• **What is required**
The word "summary" may appear in some lines of the data; copy every such line.

** Opening Records provided block **

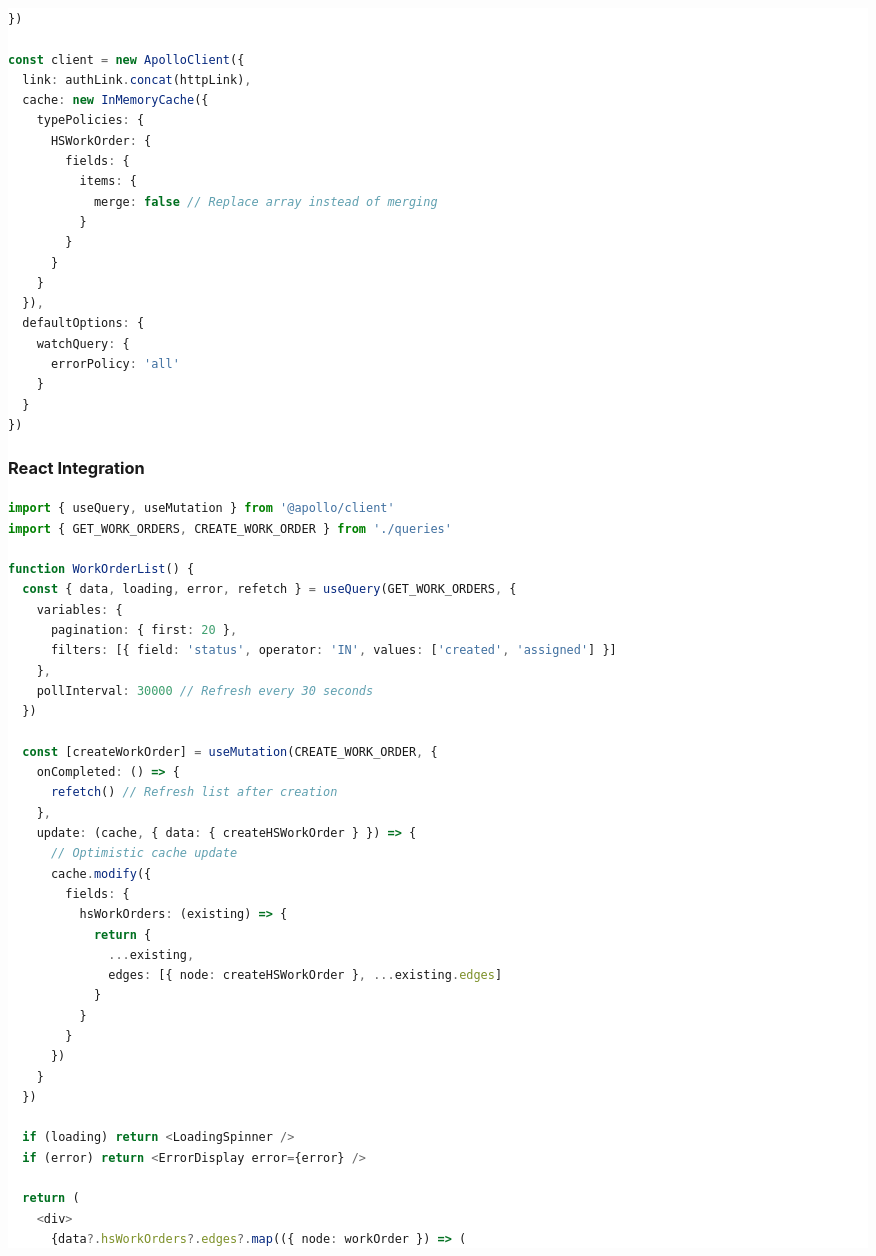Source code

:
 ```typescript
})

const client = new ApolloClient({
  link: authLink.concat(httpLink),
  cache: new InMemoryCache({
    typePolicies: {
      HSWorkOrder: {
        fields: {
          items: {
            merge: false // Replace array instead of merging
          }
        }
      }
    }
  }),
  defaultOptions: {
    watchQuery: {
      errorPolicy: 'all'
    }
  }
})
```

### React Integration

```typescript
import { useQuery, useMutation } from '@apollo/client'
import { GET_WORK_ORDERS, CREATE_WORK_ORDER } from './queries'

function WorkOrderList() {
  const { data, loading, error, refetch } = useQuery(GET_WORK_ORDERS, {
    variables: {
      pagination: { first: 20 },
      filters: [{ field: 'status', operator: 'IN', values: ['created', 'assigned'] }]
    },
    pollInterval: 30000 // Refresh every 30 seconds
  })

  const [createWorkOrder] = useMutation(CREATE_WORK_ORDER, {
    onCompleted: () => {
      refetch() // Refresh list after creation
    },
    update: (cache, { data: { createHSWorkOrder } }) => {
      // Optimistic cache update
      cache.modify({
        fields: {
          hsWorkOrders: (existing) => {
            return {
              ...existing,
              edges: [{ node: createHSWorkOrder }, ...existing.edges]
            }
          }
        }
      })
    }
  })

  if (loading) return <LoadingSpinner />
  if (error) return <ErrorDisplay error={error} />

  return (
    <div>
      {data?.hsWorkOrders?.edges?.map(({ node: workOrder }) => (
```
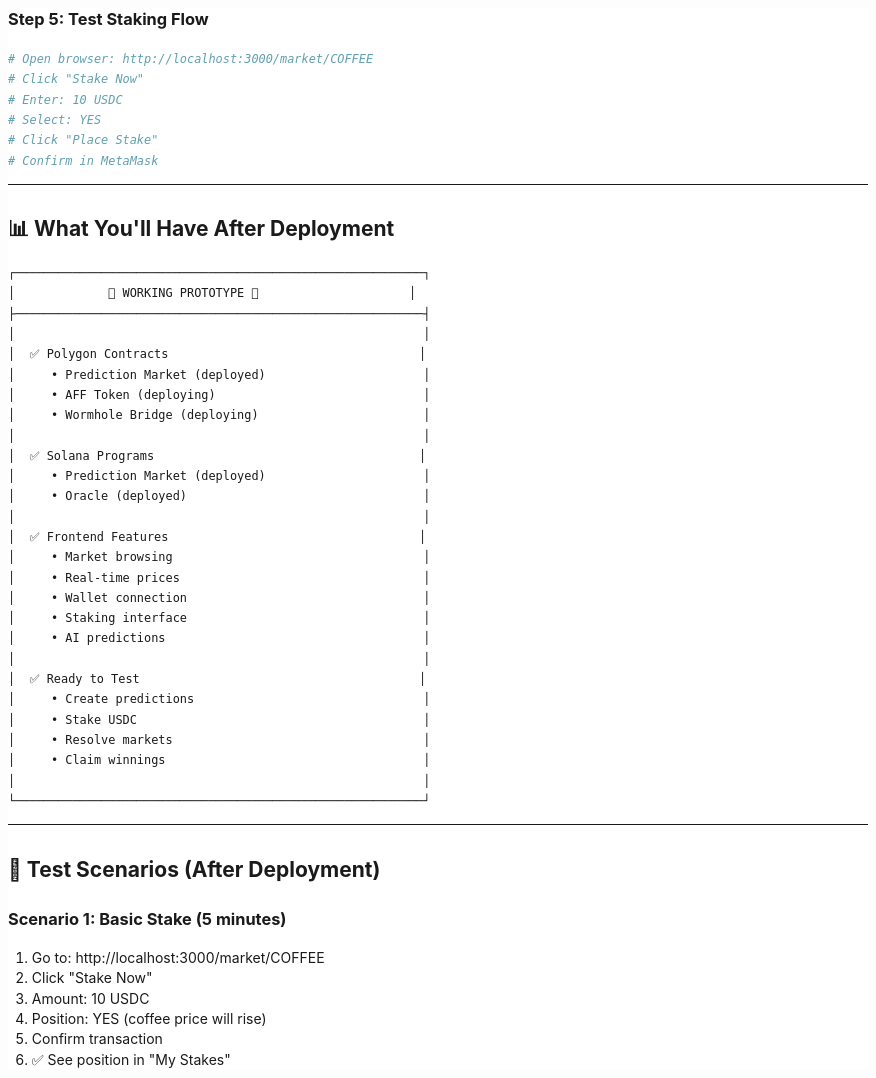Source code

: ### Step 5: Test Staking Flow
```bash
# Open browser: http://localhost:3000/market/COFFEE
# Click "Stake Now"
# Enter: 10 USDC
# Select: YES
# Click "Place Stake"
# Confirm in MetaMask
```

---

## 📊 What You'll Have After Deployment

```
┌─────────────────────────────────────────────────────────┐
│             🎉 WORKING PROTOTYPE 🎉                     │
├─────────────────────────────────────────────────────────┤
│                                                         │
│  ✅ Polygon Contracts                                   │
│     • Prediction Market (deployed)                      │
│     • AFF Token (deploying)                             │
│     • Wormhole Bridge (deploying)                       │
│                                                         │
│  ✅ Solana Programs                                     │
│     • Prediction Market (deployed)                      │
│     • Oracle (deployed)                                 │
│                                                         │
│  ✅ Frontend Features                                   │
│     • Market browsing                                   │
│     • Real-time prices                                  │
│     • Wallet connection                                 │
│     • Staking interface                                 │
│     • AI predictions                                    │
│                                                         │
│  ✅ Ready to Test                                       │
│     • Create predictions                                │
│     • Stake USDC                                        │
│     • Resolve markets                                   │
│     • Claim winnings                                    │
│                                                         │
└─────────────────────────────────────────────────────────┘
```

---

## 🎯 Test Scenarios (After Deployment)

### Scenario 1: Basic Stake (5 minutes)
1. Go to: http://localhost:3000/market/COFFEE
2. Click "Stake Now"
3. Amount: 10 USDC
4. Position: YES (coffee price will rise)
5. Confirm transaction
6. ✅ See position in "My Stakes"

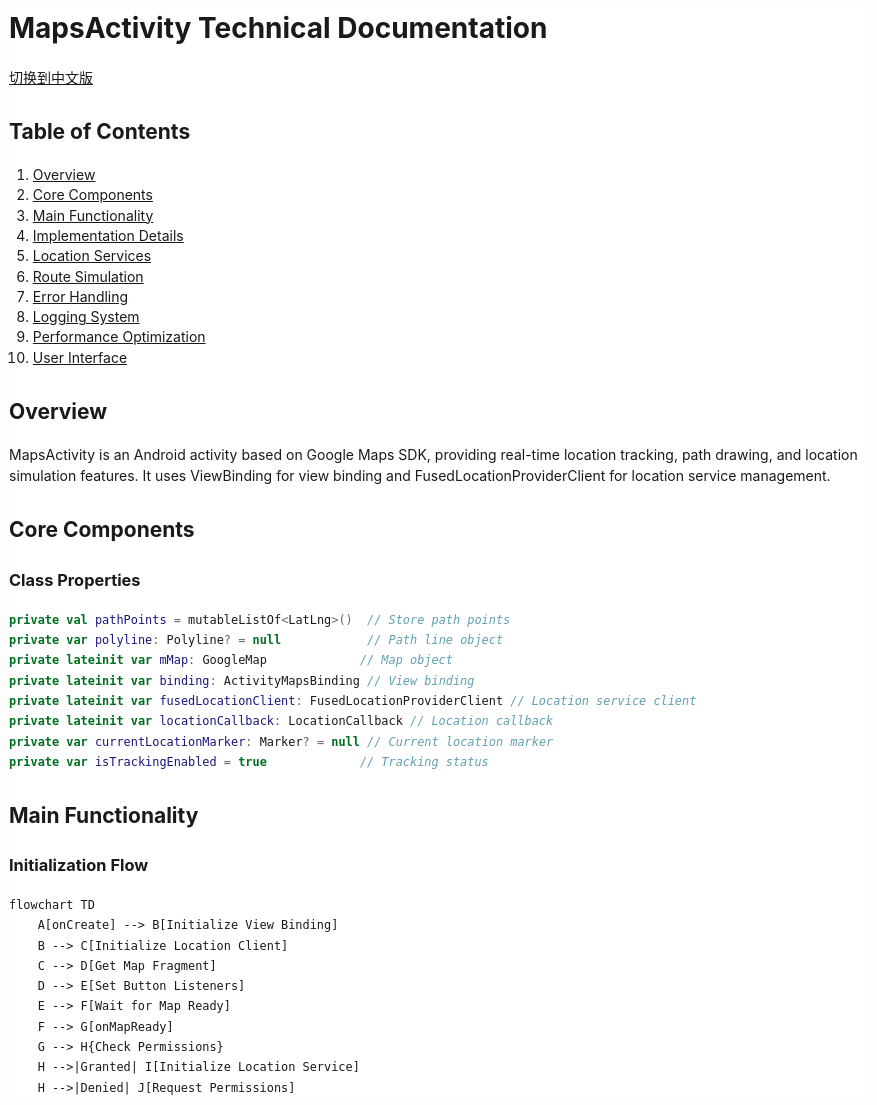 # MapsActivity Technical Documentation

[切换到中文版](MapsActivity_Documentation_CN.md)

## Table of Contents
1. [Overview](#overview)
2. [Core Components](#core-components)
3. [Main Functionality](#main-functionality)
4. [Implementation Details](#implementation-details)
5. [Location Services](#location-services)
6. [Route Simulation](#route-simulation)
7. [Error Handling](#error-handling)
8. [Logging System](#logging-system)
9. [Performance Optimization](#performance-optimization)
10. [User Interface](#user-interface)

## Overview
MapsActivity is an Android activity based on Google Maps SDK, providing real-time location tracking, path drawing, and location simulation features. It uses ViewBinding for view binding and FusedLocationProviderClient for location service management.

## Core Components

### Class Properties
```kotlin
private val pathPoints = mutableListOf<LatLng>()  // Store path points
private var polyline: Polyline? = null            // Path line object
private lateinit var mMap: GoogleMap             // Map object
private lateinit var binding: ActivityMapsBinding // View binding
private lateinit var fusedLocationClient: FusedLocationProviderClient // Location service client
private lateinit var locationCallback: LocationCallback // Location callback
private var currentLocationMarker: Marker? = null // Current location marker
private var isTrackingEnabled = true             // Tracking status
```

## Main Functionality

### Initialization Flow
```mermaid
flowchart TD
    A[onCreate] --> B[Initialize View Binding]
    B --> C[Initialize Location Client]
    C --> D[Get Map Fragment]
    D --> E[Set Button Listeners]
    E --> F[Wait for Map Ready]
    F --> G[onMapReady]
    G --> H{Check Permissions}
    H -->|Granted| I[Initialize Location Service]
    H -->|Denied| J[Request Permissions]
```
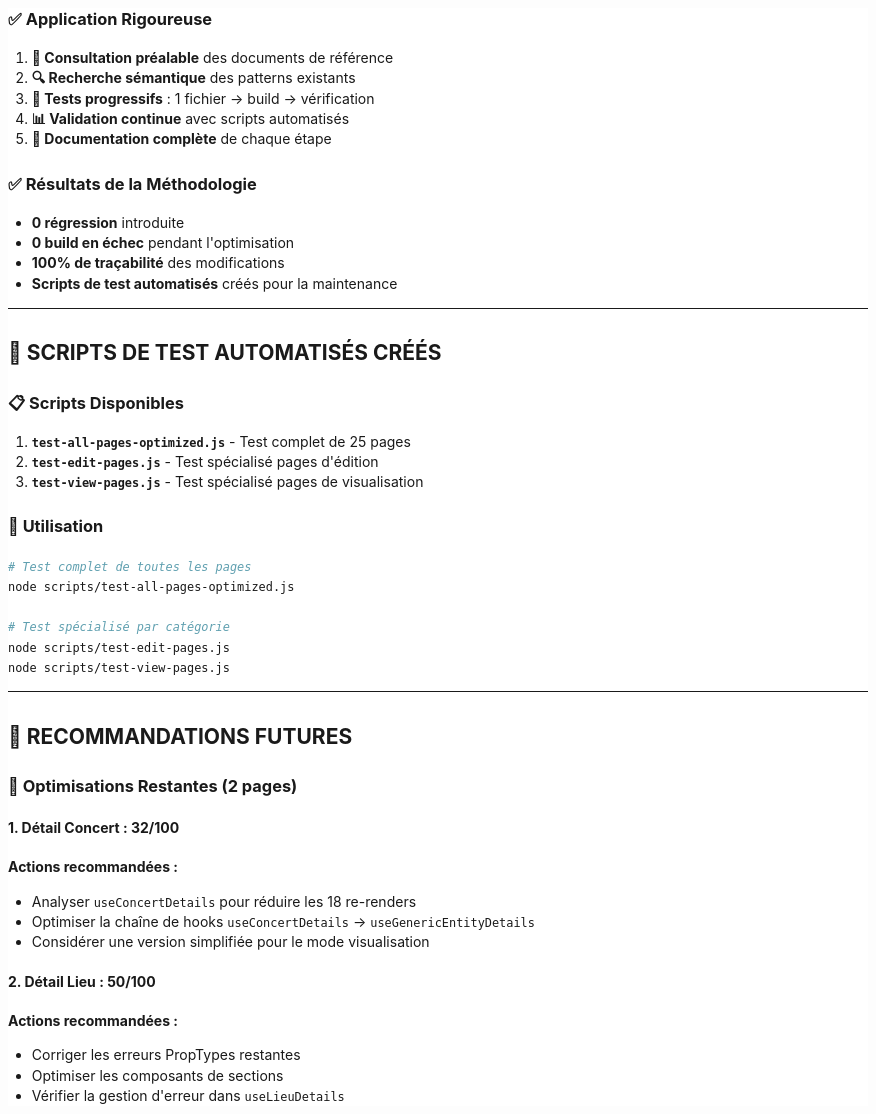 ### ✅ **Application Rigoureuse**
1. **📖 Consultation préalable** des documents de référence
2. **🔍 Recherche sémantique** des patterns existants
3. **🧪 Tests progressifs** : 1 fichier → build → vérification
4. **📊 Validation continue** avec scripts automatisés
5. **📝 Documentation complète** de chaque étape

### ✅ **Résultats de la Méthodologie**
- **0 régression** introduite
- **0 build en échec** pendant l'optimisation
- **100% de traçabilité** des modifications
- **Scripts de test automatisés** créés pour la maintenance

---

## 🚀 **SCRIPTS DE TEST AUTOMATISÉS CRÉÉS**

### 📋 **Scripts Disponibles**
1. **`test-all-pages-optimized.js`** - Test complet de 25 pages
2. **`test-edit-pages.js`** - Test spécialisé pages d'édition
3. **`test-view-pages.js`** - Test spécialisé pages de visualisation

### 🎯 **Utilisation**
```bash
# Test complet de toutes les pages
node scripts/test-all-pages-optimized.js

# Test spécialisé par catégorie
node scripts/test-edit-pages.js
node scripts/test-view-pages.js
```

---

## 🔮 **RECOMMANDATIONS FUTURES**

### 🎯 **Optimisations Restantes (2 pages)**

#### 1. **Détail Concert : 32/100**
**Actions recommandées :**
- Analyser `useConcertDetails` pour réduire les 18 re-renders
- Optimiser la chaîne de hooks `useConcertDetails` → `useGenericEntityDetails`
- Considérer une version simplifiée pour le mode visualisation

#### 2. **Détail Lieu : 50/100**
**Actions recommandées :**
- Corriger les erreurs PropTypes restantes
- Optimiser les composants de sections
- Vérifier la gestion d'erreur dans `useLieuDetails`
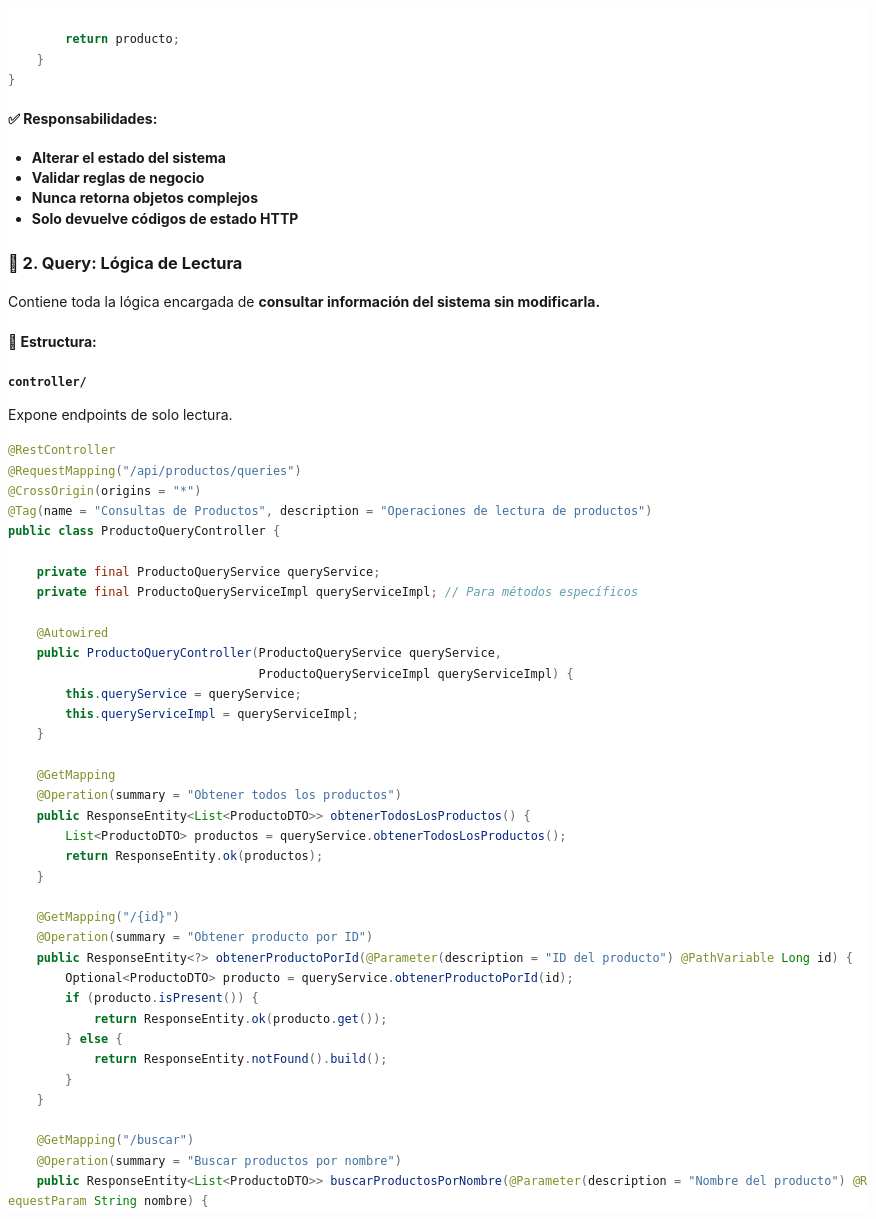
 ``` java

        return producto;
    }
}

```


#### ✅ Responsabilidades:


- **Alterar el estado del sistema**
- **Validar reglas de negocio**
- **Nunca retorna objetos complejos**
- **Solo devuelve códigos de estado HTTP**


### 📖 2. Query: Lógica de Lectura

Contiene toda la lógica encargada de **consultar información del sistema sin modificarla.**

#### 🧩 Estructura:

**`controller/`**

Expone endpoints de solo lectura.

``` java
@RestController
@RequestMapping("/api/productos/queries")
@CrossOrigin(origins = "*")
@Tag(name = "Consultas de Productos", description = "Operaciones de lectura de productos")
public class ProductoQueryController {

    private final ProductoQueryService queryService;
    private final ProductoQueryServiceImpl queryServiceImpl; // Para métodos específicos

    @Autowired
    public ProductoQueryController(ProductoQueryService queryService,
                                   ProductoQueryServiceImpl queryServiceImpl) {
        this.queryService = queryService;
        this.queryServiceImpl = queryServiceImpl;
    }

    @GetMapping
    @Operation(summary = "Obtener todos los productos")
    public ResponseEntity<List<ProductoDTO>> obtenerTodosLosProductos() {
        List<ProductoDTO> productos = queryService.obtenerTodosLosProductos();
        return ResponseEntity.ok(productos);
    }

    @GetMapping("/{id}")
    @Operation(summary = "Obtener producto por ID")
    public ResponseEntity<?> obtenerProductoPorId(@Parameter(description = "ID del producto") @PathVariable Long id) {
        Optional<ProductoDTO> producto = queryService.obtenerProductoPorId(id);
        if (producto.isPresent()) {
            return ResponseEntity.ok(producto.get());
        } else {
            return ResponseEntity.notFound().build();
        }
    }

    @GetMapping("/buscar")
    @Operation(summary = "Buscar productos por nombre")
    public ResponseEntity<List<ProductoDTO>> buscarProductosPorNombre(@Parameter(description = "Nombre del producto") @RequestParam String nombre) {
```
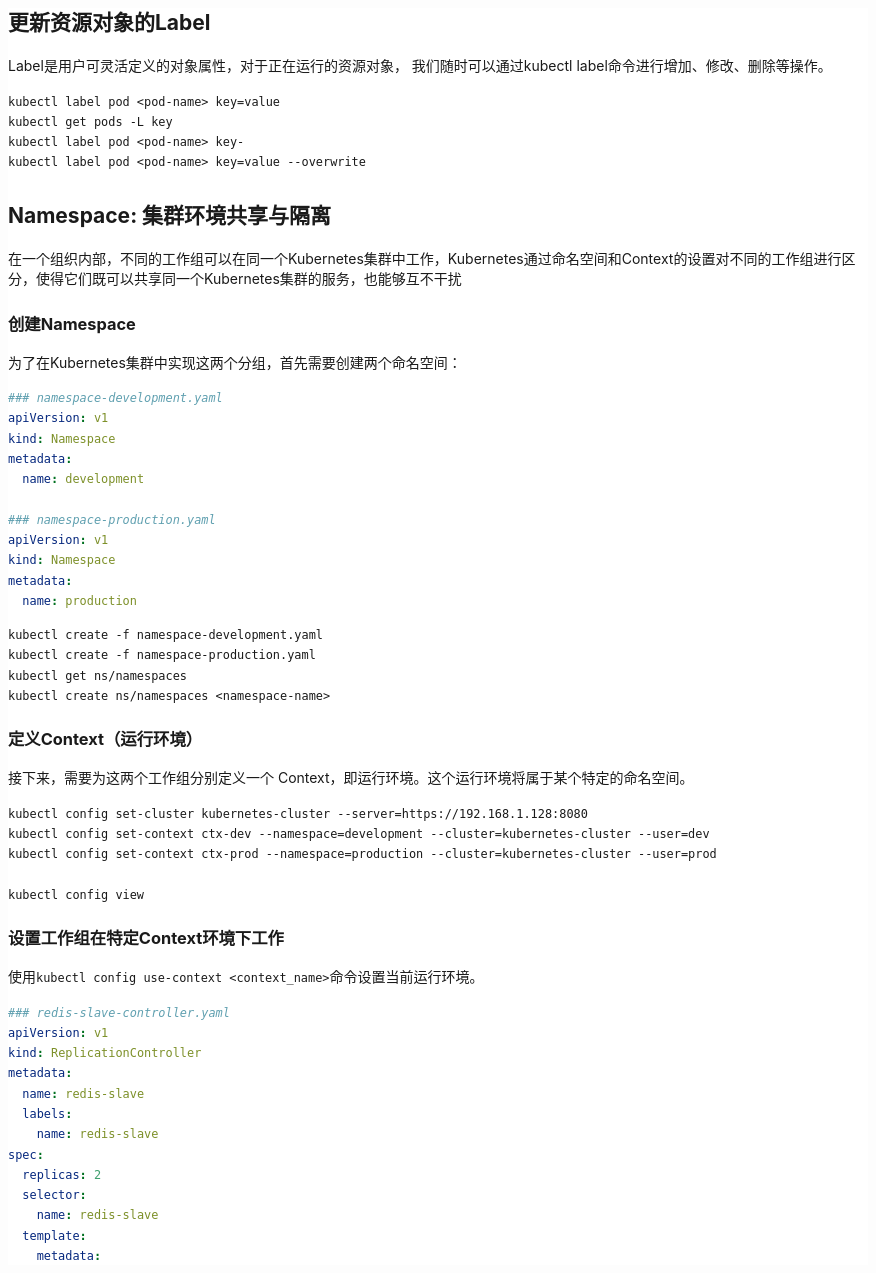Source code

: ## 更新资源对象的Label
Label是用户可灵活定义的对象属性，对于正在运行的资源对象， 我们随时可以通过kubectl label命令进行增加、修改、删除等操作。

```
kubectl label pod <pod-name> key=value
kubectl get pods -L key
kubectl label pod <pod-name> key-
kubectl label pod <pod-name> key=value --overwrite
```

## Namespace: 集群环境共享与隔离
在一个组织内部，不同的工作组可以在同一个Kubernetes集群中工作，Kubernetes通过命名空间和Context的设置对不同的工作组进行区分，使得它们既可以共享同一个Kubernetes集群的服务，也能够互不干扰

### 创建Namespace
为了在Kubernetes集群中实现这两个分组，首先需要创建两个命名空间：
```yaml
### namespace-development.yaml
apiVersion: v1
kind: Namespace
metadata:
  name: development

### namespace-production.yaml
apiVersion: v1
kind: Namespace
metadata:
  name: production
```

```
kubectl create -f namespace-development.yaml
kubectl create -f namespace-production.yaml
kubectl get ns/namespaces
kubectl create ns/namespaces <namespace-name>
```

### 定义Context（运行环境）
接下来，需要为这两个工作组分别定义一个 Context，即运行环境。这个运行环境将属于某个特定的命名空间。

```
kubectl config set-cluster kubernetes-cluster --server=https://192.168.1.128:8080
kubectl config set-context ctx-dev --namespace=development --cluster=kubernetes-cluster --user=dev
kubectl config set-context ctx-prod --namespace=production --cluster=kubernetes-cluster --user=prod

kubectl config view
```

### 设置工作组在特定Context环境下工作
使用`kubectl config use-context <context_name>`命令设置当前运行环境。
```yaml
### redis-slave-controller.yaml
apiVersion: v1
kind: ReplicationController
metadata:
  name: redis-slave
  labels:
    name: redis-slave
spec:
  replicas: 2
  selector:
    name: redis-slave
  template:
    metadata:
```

** Closing Records provided block **

• **Response to the exercise**
    @Operation(summary = "Obtener todos los productos")
    @Operation(summary = "Obtener producto por ID")
    @Operation(summary = "Buscar productos por nombre")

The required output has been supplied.